Decades of love, spurred by PGN ad

“Hang Out and Have Fun!” read the ad placed by Frank Chile in the March 21, 1997 issue of PGN.

Chile, then in his mid-30s, was working as a film publicist in Philadelphia. He was tired of the club scene in the 1990s.

“That’s how you met guys back then,” he told PGN. “I didn’t have a lot of gay friends at the time. I had heard good things about the personal ads in PGN — a friend of mine had met someone through them — so I thought I’d give it a shot.”

He placed his first ad the month before and received several responses. Chile met one guy for dinner, but he said “the chemistry wasn’t there.” His next date, however, was with Jeff Jin, a newly out 20-something graduate student in social work at Penn. They had dinner at Pasta Blitz (now Positano Coast) and saw “Beautiful Thing” at the Ritz, a film that has become a personal favorite of theirs.

“After meeting Jeff, I didn’t want to meet anyone else,” Chile said.

The couple, who lives in Voorhees, has been together for nearly 20 years — all because of that ad.

“Frank seemed very genuine in the ad,” said Jin, who had placed ads in PGN in the past himself. Like Chile, Jin was not keen on the bar scene; he too was looking for a steady relationship.

“Guys in bars were after one thing, and that was not what I was looking for,” Jin explained. “I had been seeing someone on and off that I had met the year before, but we had broken up. After a couple of months, I saw Frank’s ad, so I figured, why not?”

On their first date, the two men were very comfortable with one another. Jin recalled, “It was as if I had known him a while. I was relaxed and he was relaxed. And he paid for dinner and the movie — I was a starving student at the time!”

Chile concurred, “I really liked him. We had a lot in common and had a good conversation. We had the same taste in movies and liked the same food. We just clicked.”

Two years after they met, they moved in together, into Chile’s condo in Voorhees. Two years after that, in 2001, they bought a condo together, and in 2004, became domestic partners, which was then legal in the state of New Jersey.

“It was something, which was better than nothing,” Chile observed about the domestic-partner arrangement. “It felt good to have some financial protection; we co-owned the condo.”

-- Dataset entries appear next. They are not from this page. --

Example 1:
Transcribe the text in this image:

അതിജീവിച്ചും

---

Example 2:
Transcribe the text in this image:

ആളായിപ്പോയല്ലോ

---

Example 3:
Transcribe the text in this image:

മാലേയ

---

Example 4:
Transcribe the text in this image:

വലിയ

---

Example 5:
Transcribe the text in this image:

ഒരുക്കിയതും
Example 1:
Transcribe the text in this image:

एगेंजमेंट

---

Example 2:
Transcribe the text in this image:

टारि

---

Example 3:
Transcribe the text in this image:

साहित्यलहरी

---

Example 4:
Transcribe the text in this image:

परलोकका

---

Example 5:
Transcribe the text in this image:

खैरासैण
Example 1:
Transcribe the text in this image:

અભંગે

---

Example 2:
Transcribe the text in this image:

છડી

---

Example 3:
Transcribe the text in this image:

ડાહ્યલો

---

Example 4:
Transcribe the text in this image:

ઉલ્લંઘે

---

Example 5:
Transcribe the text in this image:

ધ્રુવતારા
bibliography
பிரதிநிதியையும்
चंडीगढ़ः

“We were looking for something permanent. It was the first legal verification of our relationship that we could get,” Jin added. “We went to Haddonfield to get it done. It wasn’t a wedding. It was a legal status. There was no ring. The witness was a woman who worked in the town hall. It took 15 minutes to do it, and then we both went off to work.”

Jin never thought he would get married because the concept of same-sex marriage being legalized didn’t seem to be a possibility when he met Chile in 1997. After they moved in together, their relationship was a “permanent thing,” and felt “like a marriage.”

In 2007, the couple had a civil union.

“We didn’t want to wait that long, but we had to because they didn’t pass the law until then,” Chile recounted.

“We viewed it as the next step in our relationship,” Jin said. “We were so well bonded. In retrospect, civil unions are ‘marriage light,’ and that’s what it was. But we wanted the most current and highest form of legal recognition that we could have at the time.”

They had a ceremony in the Voorhees town hall officiated by the deputy mayor.

“He was honored to do it because his brother is gay, and he saw this as a step forward, “ Jin said.

In 2013, Chile and Jin were married, but in Delaware.

“We weren’t in a rush to go out of state to do this, but when the federal government issued a statement that all marriages would be recognized on a legal level, no matter what state they were performed in, that prompted us to get married,” Jin explained.

Ironically, in the time between applying for the license and having the ceremony, New Jersey legalized marriage equality, but on Sept. 25, with a dozen friends and family in Wilmington City Hall, they officially tied the knot.

“It was funny. For the first time, I was a little nervous. Maybe because it was marriage. When I was in my 20s, a decade before I met Jeff, I never thought we’d have marriage equality. I got very emotional during the ceremony. It hit me all at once,” Chile recalled.

The couple, however, continues to celebrate their anniversary on April 17, the day of their first date, the date they had all because of an ad Chile placed in PGN.